_Task:_
In the rows below, rename "common name" to "vernacular name" and keep every other line unchanged. Leave the pictures out of your answer.
/---
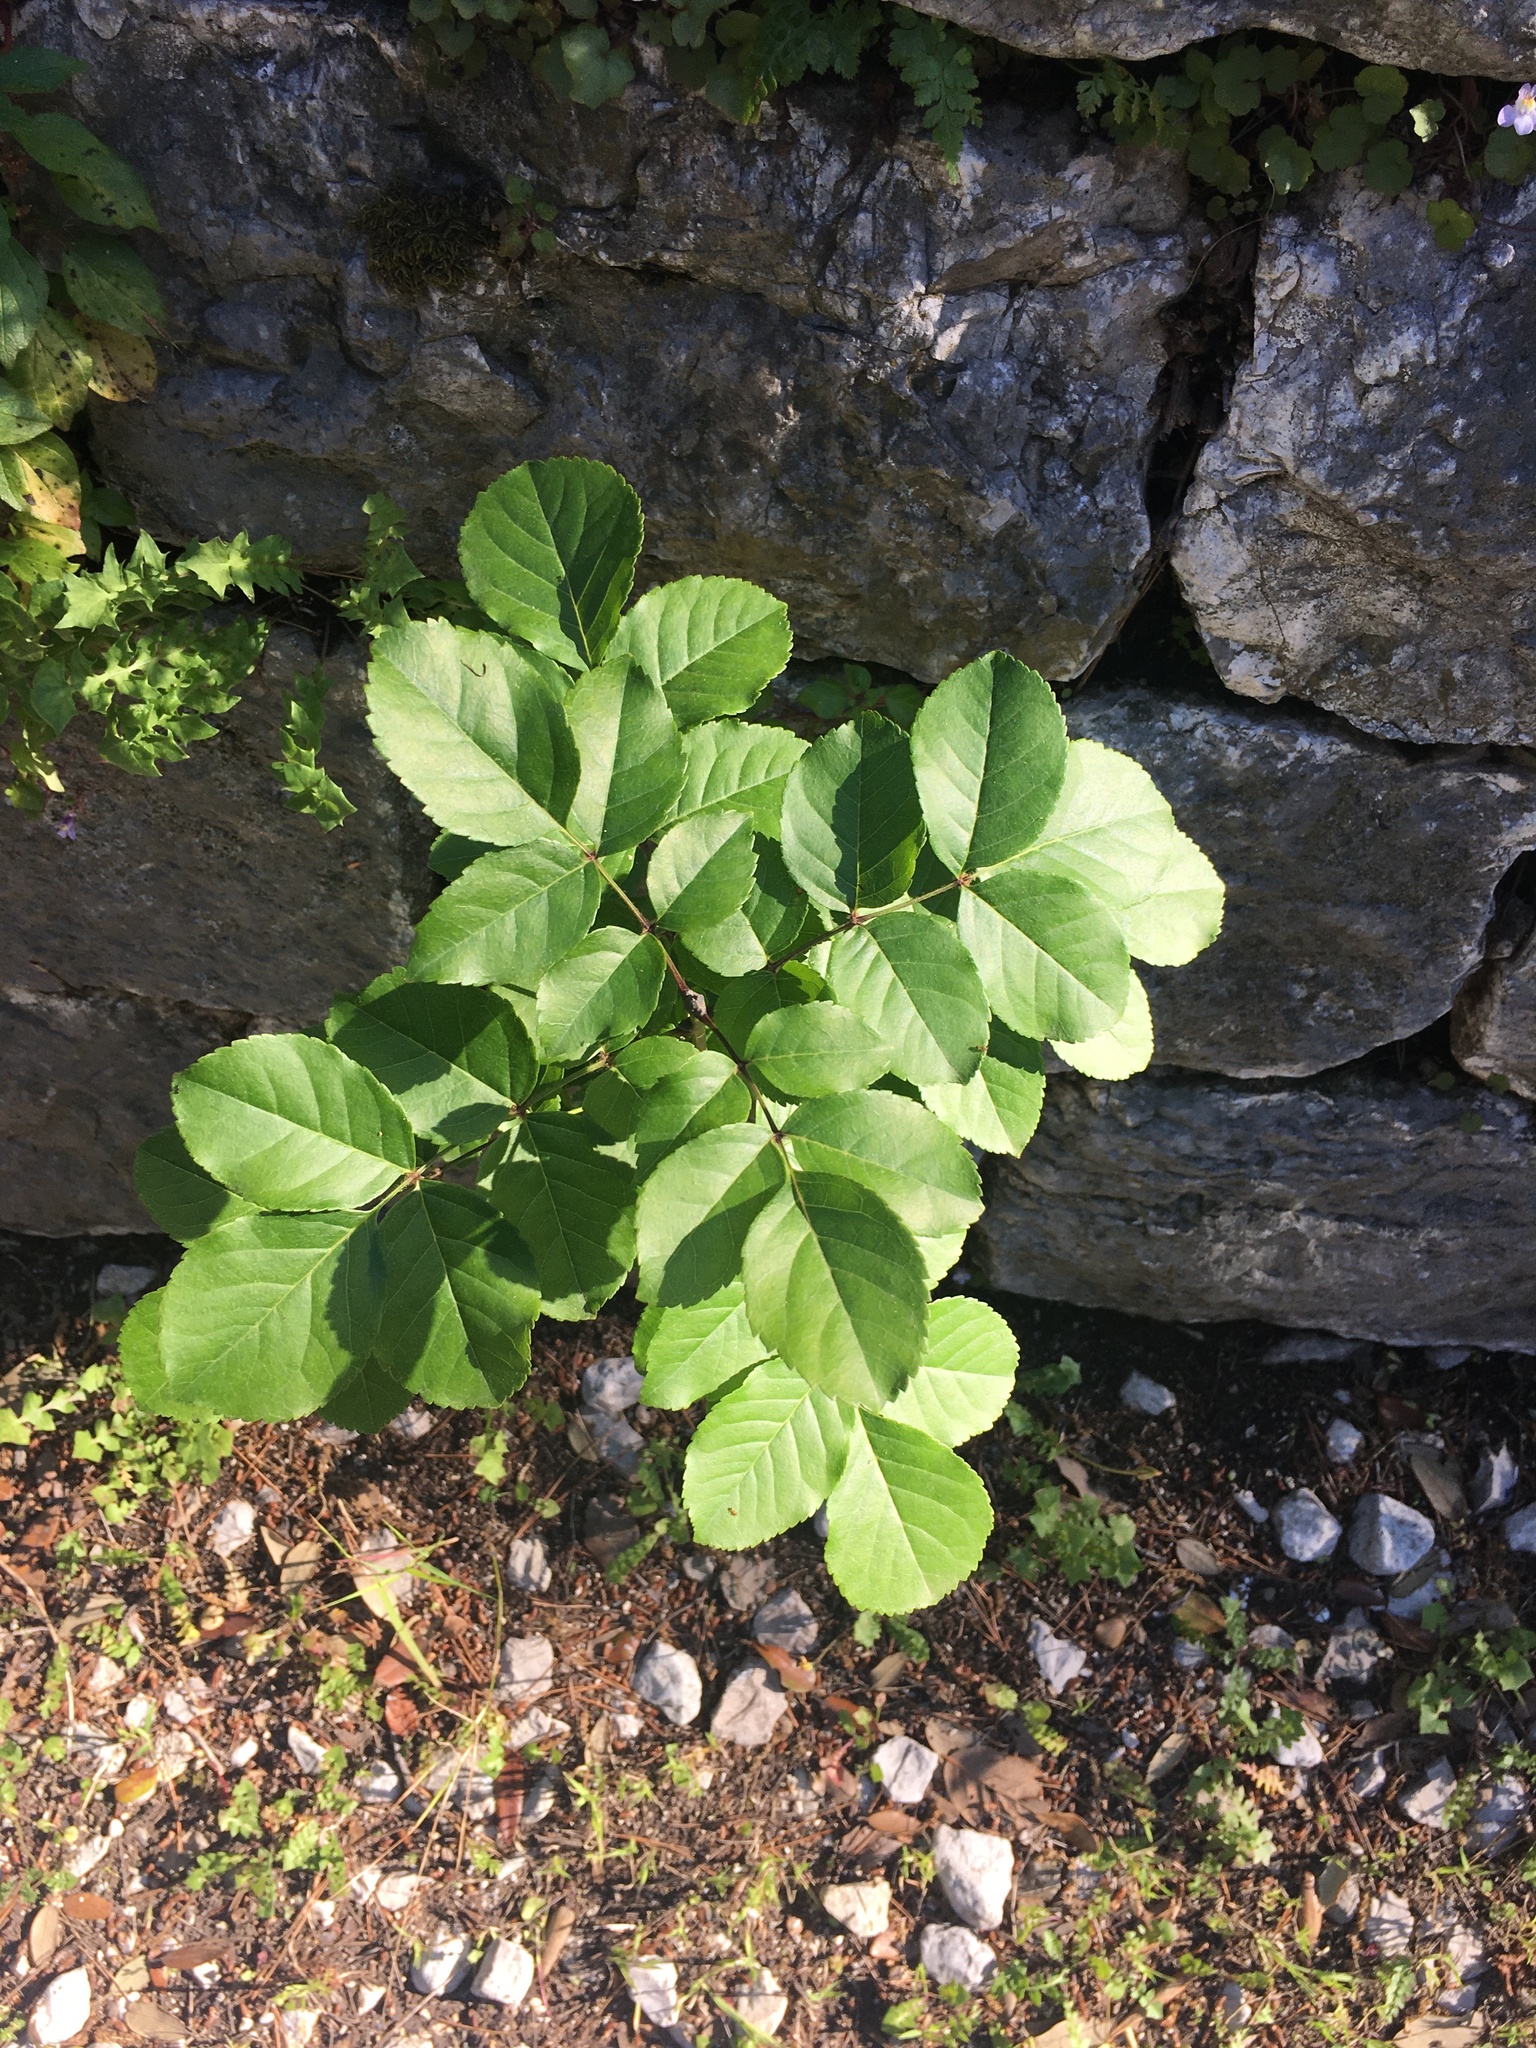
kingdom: Plantae
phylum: Tracheophyta
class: Magnoliopsida
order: Lamiales
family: Oleaceae
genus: Fraxinus
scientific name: Fraxinus ornus
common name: Manna ash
\---
_Correct output:_
kingdom: Plantae
phylum: Tracheophyta
class: Magnoliopsida
order: Lamiales
family: Oleaceae
genus: Fraxinus
scientific name: Fraxinus ornus
vernacular name: Manna ash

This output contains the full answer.